Top of Excerpted passage
Not advocating for their death. I said it’d be better (for themselves and others) if they had not existed. Those are not the same things.
I was largely challenging the person I was responding to with a provocative statement that I nonetheless think would be consistent with their own views, assuming they’re a systemic thinker rather than a worthless virtue ethicist.



I don’t normally post on weekends but I left my lunch in the office fridge and your response has been a grain of sand in my brain. Figured I’d finish up writing my response.
It wasn’t clear how I could have responded to pull out the counter arguments I wanted to get to. I want to skip to the core of the discussion because if I used up time on initial 101 arguments, statistically the person I’m responding too gets bored, suspicious, or tired of the argument overall. Also, being flatly and snarkily blunt about a specific thing without additional details gives a chance for someone to reveal what they actually think in anger without tactical obfuscation of their actual beliefs, wasting time.
Its doesn’t work often but it has every once in a while. The alternative almost always seems like I get the same old same old boilerplate.
Its emotional to be natalist as well. Its connected to the discussion at a fundamental level, to be natalist means you value certain things as an axiom that lead to a certain derrived perspectives, one that I think is arguably similar to yours. Which is why I brought it up.
Bottom of Excerpted passage
Top of Recorded information
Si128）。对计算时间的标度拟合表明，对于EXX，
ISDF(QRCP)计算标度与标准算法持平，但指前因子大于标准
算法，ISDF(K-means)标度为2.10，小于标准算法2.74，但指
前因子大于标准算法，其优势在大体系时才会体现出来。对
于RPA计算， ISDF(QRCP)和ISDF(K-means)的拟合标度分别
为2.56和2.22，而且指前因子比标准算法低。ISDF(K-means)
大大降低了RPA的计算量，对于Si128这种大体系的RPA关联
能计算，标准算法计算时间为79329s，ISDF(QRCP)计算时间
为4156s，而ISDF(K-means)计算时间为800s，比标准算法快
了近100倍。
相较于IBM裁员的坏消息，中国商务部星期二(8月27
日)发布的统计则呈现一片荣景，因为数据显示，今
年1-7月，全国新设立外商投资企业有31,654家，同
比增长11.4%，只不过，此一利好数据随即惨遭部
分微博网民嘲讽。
Bottom of Recorded information
**Work instructions**
Please resume the comment thread on natalism after its last sentence. The entries are not needed here.

**Answer box**
I stated it more to identify if this is a fundamental difference in our views. Something irreconcilable. Its a lonely feeling to have it confirmed. Very few have a conscious belief on the matter, pro or con. And default absent minded to natalist perspectives largely due to religion and cultural inertia.
Segregation foments adversarial attitudes. Even with trivial or made up differences. It widens the empathy gap, creates perceived out-group homogeneity, and a sense of moral superiority. Group polarization absolutely can and probably will manifest in your suggested cancer survivor group, especially with an explicit ban on people joining who are not survivors of the disease. The goal is irrelevant, the result is what matters.
Statistically very true. Not a hard rule though, and to say there is no power in a woman’s only group that couldn’t further disenfranchise a dis-empowered non-woman would be disingenuous.
“Over throwing patriarchy” is a vague goal at best though. What does that actually entail? Much like the rapture, the inevitable communist revolution, or judgement day this is just an in-group meta narrative, not really a goal at all.